The law is settled that no claim of tax exemption can be sustained unless it is shown same clearly comes within the provisions of the law under which the exemption is claimed. Baldwin v. Board of Tax-Roll Corrections, Okla., 331 P.2d 412. The Constitution, Art. V § 50, forbids legislative exemption of any property from taxation other than property enumerated under Constitution, Art. X § 6. The Legislature may substitute one form of taxation for another, since there is no positive requirement that property be taxed upon an ad valorem basis. In re Assessment of Chickasha Cotton Oil Co., 80 Okla. 101, 194 P. 215; Wenner v. Mothersead, 129 Okla. 273, 264 P. 816. Neither can the Legislature grant exemptions not recognized by the Constitution, nor enlarge exemptions recognized. County Assessor, etc. v. United Brotherhood of Carpenters Joiners, etc., 202 Okla. 162, 211 P.2d 790.

In Board of Equalization of Carter County v. Carter Oil Co., 152 Okla. 99, 3 P.2d 816, 77 A.L.R. 1060, we said:

"We consider first the item of the warehouse and its contents consisting of material, equipment, and supplies concentrated therein for the purpose of being used in and around the producing oil wells of the Carter Oil Company. This property is not in actual use, but is stored in a central location for convenience and intended for future use in the operation of leases belonging to the company and for the production of oil. This item is not exempt from ad valorem taxation. * * *."

The personal property which protestant claims to be exempt from ad valorem taxation because programmed, scheduled and committed a particular waterflood project is not property exempt under Art. X § 6, supra. Whatever exemption from ad valorem taxation which might be extended to such personalty by virtue of the in lieu tax provided under section 1001(g), supra, must be found clearly within the language of the statute. Nowhere within the language of the statute is an exemption extended to personal property programmed, scheduled or committed for a particular use. The test prescribed by statute is "* * * actually necessary and being used and in use."

The exemption sought to be claimed by protestant does not fall within the requirement that no exemption from taxation can be extended except by special and definite provision of the law. Wenner v. Mothersead, supra. We are of the opinion the fact that personal property is purchased, scheduled and committed for a single purpose (i.e. waterflood) provides no basis for exemption from payment of taxes upon an ad valorem basis.

Record extracts —

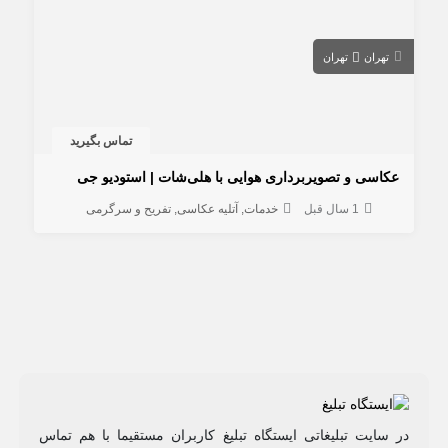
تهران
تهران
تماس بگیرید
عکاسی و تصویربرداری هوایی با هلی‌شات | استودیو جی
1 سال قبل
خدمات
آتلیه عکاسی
تفریح و سرگرمی
در سایت تبلیغاتی ایستگاه تبلیغ کاربران مستقیما با هم تماس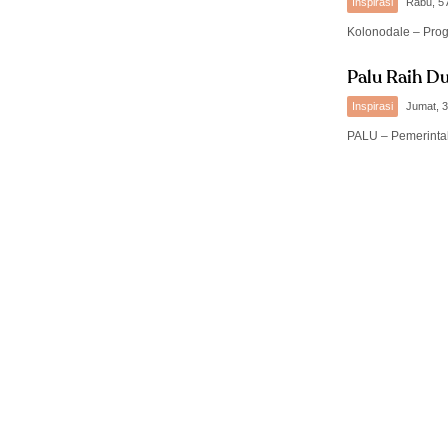
Inspirasi
Rabu, 5
Kolonodale – Pr
Palu Raih D
Inspirasi
Jumat, 3
PALU – Pemerinta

What you have to do — Copy out, word for word, the stretch of the tax exemption opinion from "The law is settled" through "211 P.2d 790.".

Completed task —
The law is settled that no claim of tax exemption can be sustained unless it is shown same clearly comes within the provisions of the law under which the exemption is claimed. Baldwin v. Board of Tax-Roll Corrections, Okla., 331 P.2d 412. The Constitution, Art. V § 50, forbids legislative exemption of any property from taxation other than property enumerated under Constitution, Art. X § 6. The Legislature may substitute one form of taxation for another, since there is no positive requirement that property be taxed upon an ad valorem basis. In re Assessment of Chickasha Cotton Oil Co., 80 Okla. 101, 194 P. 215; Wenner v. Mothersead, 129 Okla. 273, 264 P. 816. Neither can the Legislature grant exemptions not recognized by the Constitution, nor enlarge exemptions recognized. County Assessor, etc. v. United Brotherhood of Carpenters Joiners, etc., 202 Okla. 162, 211 P.2d 790.